Thursday, July 15, 2010

Just In Time Compiler for Managed Platform- Part 2: Generate native method

Today we'll design a small block of code that is equivallent to a corresponding java method.

Since the generated native executable code will be used only by our VM we are free to define out own structure and calling convention for it. We generate one native function for each Java method. Each generated native function will have only parameter that is required for operation- a pointer to a structure RuntimeEnvironment:

union Variable
{
u1 charValue;
u2 shortValue;
u4 intValue;
f4 floatValue;
u4* ptrValue;
Object object;
};

struct RuntimeEnvironment
{
Variable *stack;
int stackTop;
//We'll add more as we require later
};

The return type will be int:

int ExecuteMethod(RuntimeEnvironment *pRE);

To generate the final method we need a lot of helper function. We define those as:
void HelperFunction(u1* code, int& ip);
These functions will take a code block and insert code in the block and fix the code pointer (ip).
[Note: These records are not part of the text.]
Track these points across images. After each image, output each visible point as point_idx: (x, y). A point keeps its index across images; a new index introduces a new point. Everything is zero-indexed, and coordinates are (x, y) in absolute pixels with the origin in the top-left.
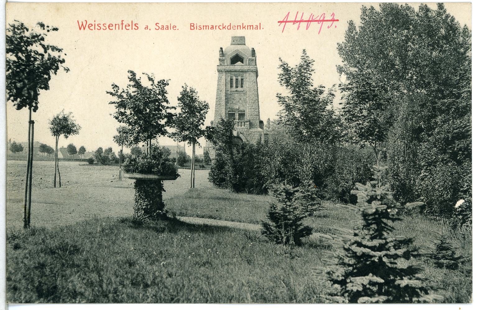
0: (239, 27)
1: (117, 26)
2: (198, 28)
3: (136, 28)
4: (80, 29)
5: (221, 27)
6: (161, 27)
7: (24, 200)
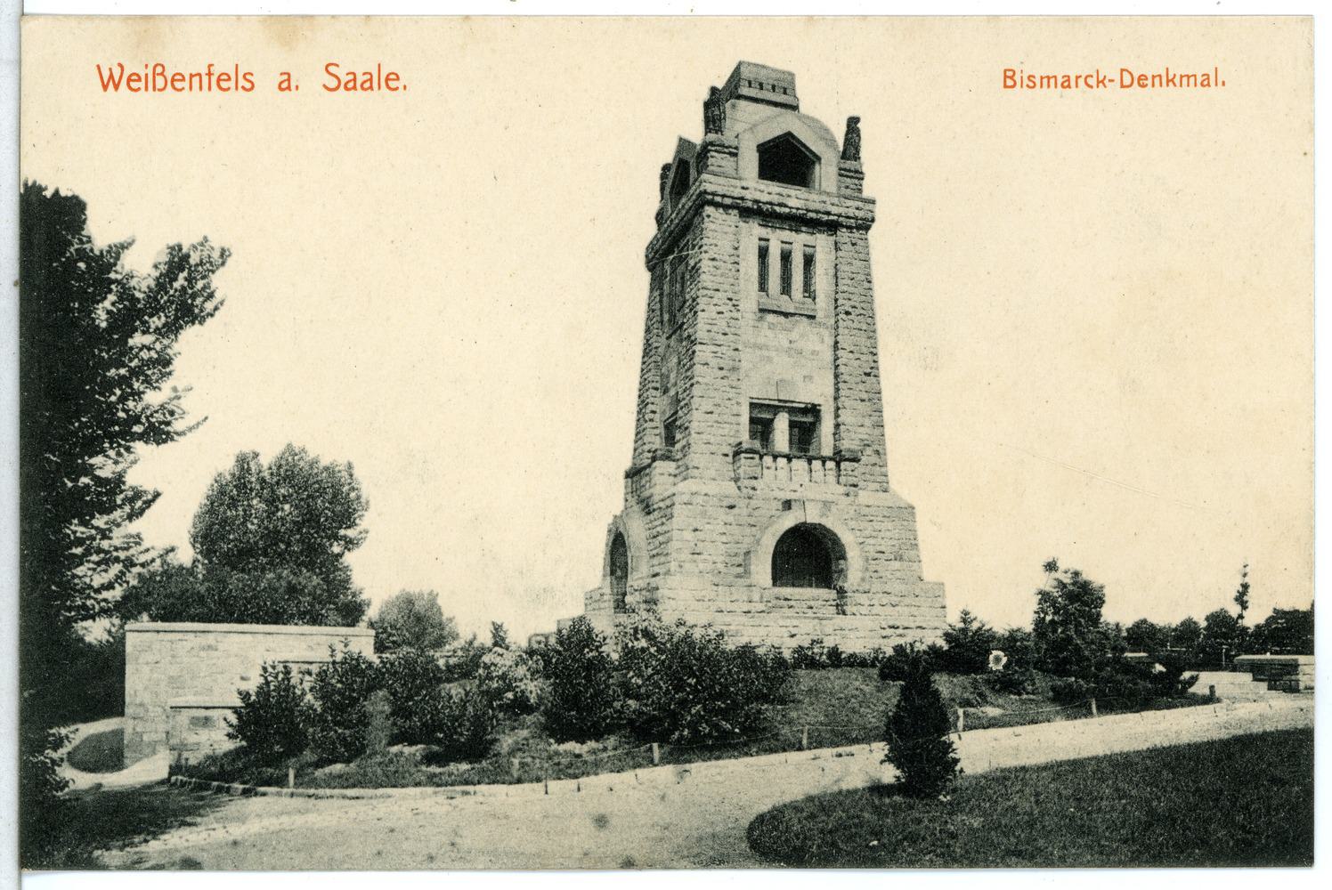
0: (1157, 81)
1: (196, 79)
2: (1026, 81)
3: (248, 85)
4: (105, 87)
5: (1092, 81)
6: (344, 79)
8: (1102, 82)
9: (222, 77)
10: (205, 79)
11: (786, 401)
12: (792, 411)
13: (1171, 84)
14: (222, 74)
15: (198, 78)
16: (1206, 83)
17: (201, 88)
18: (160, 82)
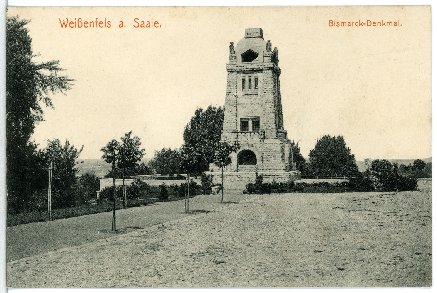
1: (92, 24)
3: (109, 26)
4: (62, 26)
5: (358, 24)
6: (140, 24)
7: (117, 220)
8: (361, 24)
9: (71, 23)
10: (95, 23)
11: (250, 117)
12: (252, 119)
13: (384, 25)
14: (100, 22)
15: (92, 23)
16: (395, 25)
17: (93, 27)
18: (80, 24)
First let us define the Prolog and Epilog and return 0 helper functions for this function prototype:

void Prolog(u1* code, int& ip)
{
u1 c[]= {
0x55,// push ebp
0x8B, 0xEC,// mov ebp,esp
0x81, 0xEC, 0xC0, 0x00, 0x00, 0x00,// sub esp,0C0h
0x53,// push ebx
0x56,// push esi
0x57, // push edi
};

memcpy(&code[ip], c, sizeof(c));
ip+=sizeof(c);
}

void Epilog(u1* code, int& ip)
{
u1 c[]= {
0x5F,// pop edi
0x5E,// pop esi
0x5B,// pop ebx
0x8B, 0xE5,// mov esp,ebp
0x5D,// pop ebp
0xC3,// ret
};

memcpy(&code[ip], c, sizeof(c));
ip+=sizeof(c);
}

void Return0(u1* code, int& ip)
{
//33 C0 xor eax,eax
code[ip++]=0x33;
code[ip++]=0xC0;
}

Now, we want to generate machine code for the following simple function-

public static int SimpleCall()
{
return 17;
}

Here is the generated java byte code:
Signature: ()I
Code:
0: bipush 17
2: ireturn

Here we start to generate helper function for Java Virtual Machine instruction.

For bipush [value] we need to push the [value] on the VM stack:

void BiPush(u1* code, int& ip, short value)
{
// C++ equivallent
// pRE->stack[pRE->stackTop++].shortValue = value;

u1 c[] = {
0x8B, 0x45, 0x08, // mov eax,dword ptr [pRE]
0x8B, 0x48, 0x04, // mov ecx,dword ptr [eax+4]
0x8B, 0x55, 0x08, // mov edx,dword ptr [pRE]
0x8B, 0x02, // mov eax,dword ptr [edx]
0xBA, 0x00, 0x00, 0x00, 0x00, // mov edx,value
0x66, 0x89, 0x14, 0xC8, // mov word ptr [eax+ecx*8],dx
0x8B, 0x45, 0x08, // mov eax,dword ptr [pRE]
0x8B, 0x48, 0x04, // mov ecx,dword ptr [eax+4]
0x83, 0xC1, 0x01, // add ecx,1
0x8B, 0x55, 0x08, // mov edx,dword ptr [pRE]
0x89, 0x4A, 0x04, // mov dword ptr [edx+4],ecx
};

//We need to encode value and set it to the 00 00 00 00 position
u1 encVal[4];
EncodeByte4((int)value, encVal);
memcpy(c + 12, encVal, 4);
memcpy(&code[ip], c, sizeof(c));
ip+=sizeof(c);
}

Thats it for the simple java function. We can now test this:

int main() 
{
int codeBlockSize = 4096;
int (*SimpleCall)(RuntimeEnvironment *)=(int (*)(RuntimeEnvironment *)) VirtualAlloc(NULL, codeBlockSize, MEM_COMMIT, PAGE_EXECUTE_READWRITE);
u1* codes = (u1*) SimpleCall;
int ip=0;
memset(codes, 0, codeBlockSize);

Prolog(codes, ip);
BiPush(codes, ip, 17);
Return0(codes, ip);
Epilog(codes, ip);

//No lets test if it is really pushing value 17 on the VM stack
RuntimeEnvironment *pRE = new RuntimeEnvironment();;
pRE->stack = new Variable[20];
memset(pRE->stack, 0, sizeof(Variable)*20);
int retVal = (*SimpleCall)(pRE);
printf("pRE->stack[0].intValue = %d", pRE->stack[0].intValue);

return 0;
}

Thats cool- we have generated our first native function that actually does some byte code execution.